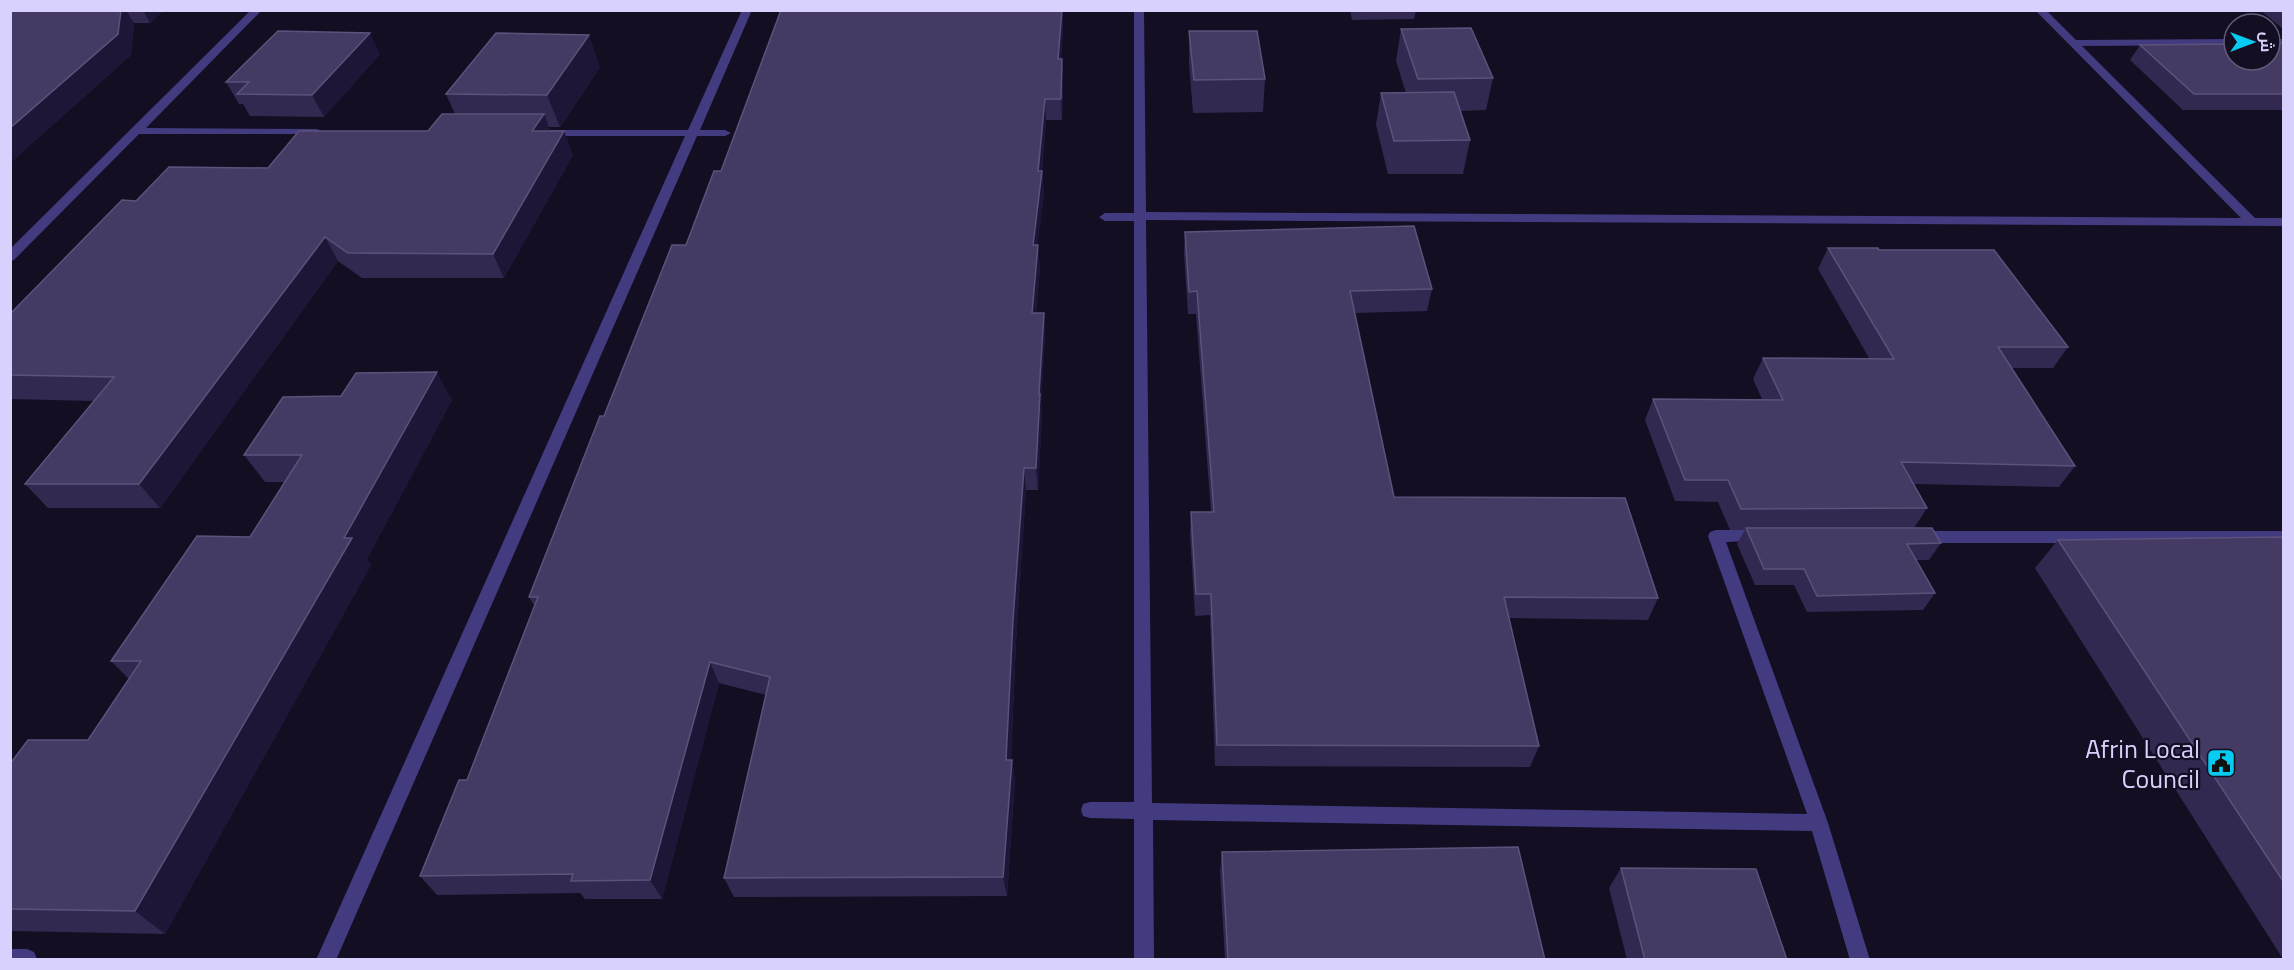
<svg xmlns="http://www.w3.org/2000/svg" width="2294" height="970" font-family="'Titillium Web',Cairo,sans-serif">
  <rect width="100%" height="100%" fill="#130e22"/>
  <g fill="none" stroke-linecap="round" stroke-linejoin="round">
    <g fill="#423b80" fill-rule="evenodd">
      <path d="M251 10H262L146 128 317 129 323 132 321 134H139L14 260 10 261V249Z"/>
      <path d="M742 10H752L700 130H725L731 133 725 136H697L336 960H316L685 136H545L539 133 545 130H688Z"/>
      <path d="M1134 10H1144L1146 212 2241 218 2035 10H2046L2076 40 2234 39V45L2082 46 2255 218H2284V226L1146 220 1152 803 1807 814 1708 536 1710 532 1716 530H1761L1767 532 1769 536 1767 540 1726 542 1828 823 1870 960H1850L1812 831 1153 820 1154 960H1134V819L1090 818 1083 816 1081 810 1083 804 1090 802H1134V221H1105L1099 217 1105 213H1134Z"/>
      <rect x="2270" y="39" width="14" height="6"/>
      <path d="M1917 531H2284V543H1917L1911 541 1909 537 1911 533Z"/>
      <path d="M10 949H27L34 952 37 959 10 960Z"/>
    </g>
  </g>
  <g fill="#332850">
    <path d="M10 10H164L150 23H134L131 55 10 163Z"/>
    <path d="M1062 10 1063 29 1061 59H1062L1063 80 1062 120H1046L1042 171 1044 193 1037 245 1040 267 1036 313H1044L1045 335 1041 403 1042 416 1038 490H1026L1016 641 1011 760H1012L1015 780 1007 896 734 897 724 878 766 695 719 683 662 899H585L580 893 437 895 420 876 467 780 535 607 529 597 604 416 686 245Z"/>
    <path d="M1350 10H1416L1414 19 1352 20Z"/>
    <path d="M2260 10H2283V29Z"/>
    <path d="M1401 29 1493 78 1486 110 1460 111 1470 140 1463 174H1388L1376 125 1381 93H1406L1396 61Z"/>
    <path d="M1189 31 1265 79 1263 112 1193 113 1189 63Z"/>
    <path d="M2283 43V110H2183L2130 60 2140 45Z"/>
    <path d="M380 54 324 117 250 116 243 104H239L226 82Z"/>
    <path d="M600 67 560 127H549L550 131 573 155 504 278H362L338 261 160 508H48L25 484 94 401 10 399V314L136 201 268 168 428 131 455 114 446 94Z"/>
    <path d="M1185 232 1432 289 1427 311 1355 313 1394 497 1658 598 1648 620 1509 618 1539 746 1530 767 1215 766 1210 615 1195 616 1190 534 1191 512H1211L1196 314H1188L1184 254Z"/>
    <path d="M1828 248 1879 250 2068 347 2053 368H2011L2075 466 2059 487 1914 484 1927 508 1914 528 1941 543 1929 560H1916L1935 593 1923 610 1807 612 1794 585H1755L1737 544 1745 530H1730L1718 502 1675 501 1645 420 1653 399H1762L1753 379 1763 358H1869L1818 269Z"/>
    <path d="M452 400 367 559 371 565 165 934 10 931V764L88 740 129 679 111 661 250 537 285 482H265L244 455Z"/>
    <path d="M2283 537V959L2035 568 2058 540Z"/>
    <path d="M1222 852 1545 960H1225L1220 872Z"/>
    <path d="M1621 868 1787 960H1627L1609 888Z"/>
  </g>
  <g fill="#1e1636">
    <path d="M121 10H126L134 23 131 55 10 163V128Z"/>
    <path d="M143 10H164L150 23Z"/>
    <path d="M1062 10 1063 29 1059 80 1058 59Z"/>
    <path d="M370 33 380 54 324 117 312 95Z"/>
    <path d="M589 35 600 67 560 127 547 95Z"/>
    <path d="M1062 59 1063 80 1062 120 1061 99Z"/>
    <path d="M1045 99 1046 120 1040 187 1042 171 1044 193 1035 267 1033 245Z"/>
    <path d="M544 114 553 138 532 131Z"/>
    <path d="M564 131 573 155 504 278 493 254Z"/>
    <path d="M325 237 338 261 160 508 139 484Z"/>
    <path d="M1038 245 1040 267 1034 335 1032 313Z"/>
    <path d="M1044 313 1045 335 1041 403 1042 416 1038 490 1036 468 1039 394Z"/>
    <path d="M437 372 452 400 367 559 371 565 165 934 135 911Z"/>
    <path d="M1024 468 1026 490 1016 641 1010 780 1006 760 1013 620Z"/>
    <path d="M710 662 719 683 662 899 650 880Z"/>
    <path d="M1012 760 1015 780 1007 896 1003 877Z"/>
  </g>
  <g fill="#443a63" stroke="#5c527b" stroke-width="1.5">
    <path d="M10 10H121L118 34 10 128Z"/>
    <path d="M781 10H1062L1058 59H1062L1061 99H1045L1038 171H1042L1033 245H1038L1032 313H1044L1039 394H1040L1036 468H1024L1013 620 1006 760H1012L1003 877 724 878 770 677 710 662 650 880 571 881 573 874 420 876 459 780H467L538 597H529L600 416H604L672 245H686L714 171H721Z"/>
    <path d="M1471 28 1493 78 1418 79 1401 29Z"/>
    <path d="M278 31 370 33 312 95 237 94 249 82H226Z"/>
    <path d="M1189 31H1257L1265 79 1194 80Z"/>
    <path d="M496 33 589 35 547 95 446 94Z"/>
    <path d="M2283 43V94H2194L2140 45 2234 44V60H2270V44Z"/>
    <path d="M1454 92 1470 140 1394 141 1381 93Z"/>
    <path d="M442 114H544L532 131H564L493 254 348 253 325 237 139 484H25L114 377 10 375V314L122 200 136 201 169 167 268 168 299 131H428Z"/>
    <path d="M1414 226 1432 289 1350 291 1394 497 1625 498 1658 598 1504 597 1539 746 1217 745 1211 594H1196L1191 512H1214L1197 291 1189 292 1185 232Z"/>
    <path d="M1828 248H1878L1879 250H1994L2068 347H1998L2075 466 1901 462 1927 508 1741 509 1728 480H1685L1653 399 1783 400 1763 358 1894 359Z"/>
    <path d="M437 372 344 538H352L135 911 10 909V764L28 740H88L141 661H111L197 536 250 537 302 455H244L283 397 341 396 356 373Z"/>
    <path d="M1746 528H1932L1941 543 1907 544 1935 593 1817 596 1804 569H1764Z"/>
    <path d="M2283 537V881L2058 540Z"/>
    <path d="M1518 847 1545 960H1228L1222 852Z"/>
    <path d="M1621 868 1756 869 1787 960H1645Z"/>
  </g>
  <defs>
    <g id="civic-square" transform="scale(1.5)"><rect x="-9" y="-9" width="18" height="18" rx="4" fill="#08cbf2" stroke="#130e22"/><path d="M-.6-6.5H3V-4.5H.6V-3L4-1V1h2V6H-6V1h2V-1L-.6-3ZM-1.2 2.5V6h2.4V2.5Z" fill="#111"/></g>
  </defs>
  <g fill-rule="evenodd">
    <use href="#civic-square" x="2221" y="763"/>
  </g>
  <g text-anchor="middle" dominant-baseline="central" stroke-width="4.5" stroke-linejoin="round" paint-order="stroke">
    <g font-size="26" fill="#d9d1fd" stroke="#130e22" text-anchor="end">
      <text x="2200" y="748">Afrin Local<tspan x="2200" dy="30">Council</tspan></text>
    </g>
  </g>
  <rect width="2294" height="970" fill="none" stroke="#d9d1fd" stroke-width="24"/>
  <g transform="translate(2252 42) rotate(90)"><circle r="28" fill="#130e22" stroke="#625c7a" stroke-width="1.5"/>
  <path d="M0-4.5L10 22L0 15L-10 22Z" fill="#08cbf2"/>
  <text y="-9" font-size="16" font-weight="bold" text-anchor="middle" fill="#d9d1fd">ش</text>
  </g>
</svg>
.....
> **What is needed**: For each line of the listing that holds the word "round", show that line.

> **Answer to the problem**:
  <g fill="none" stroke-linecap="round" stroke-linejoin="round">
  <g text-anchor="middle" dominant-baseline="central" stroke-width="4.5" stroke-linejoin="round" paint-order="stroke">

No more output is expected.